The published study describes the development of PEARL-seq, which utilizes photoaffinity labeling of RNA in combination with next-generation sequencing and a dedicated bioinformatic analysis pipeline. Overall, the published work demonstrates the ability of the PEARL-seq platform to identify ligand binding sites within a model aptamer RNA as well as to identify potential off-target binding interactions.
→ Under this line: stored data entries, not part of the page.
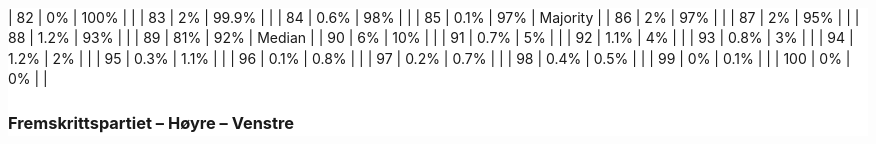 | 82 | 0% | 100% |  |
| 83 | 2% | 99.9% |  |
| 84 | 0.6% | 98% |  |
| 85 | 0.1% | 97% | Majority |
| 86 | 2% | 97% |  |
| 87 | 2% | 95% |  |
| 88 | 1.2% | 93% |  |
| 89 | 81% | 92% | Median |
| 90 | 6% | 10% |  |
| 91 | 0.7% | 5% |  |
| 92 | 1.1% | 4% |  |
| 93 | 0.8% | 3% |  |
| 94 | 1.2% | 2% |  |
| 95 | 0.3% | 1.1% |  |
| 96 | 0.1% | 0.8% |  |
| 97 | 0.2% | 0.7% |  |
| 98 | 0.4% | 0.5% |  |
| 99 | 0% | 0.1% |  |
| 100 | 0% | 0% |  |

### Fremskrittspartiet – Høyre – Venstre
These data, combined with conventional RNA structure probing methods, can be used to generate and refine two- and three-dimensional structures of RNA-small molecule complexes, thereby facilitating the rational design of rSM therapeutics.

Key findings of the study include:

PEARL-seq enabled the identification of ligand binding sites as well as selectivity across RNAs in a single experiment.
The research showed that photoaffinity labels could be tethered to rSMs without disrupting the binding interactions between the rSM and the RNA. Upon activation with UV light, the rSM irreversibly crosslinks to the RNA, enabling mapping of the interaction by sequencing analysis.
The research further integrated RNA binding site characterization with transcriptome-wide sequencing to assess small molecule selectivity across the transcriptome.
Beyond binding site identification for directing RNA-targeted medicines, the results were integrated with multiple chemical probing data streams to support better informed two- and three-dimensional RNA structural predictions.
The researchers demonstrated the use of a DNA-encoded library screen to identify a novel small-molecule ligand to an aptamer RNA and used PEARL-seq to confirm a shared binding site with the original ligand.
"In this publication, we demonstrate the power of PEARL-seq to drive the rational design of rSMs," said Herschel Mukherjee, a chemist at Arrakis and a co-author of the publication. "Consistent with our platform-based approach, we combined photoaffinity labeling of RNA with refined sequencing and bioinformatics pipelines to develop a highly sensitive method for studying small molecule-RNA interactions."

"It was exciting to be a part of this close collaboration among the biology, chemistry and computational teams at Arrakis, along with external partners," added Craig Blain, a senior scientist and co-author of the publication. "‘Thriving as a team is an important part of how we work at Arrakis and has helped us build the PEARL-seq platform, a critical part of our mission to drug RNA."

Arrakis’ Platform for Developing rSM Medicines

Arrakis has developed a proprietary drug discovery platform for the systematic discovery and design of RNA-targeted small molecules (rSMs), by identifying small molecules that bind to and modulate RNA to predictably impact disease-related biology. The comprehensive drug discovery toolkit integrates leading‐edge RNA bioinformatics and chemical biology tools, RNA‐specific chemical and biological assays, and RNA-directed medicinal chemistry. By leveraging the best existing tools with Arrakis’ exclusive technologies, we can, for the first time on an industrial scale, identify small molecules that modulate RNA function and predictably impact important biology in disease processes.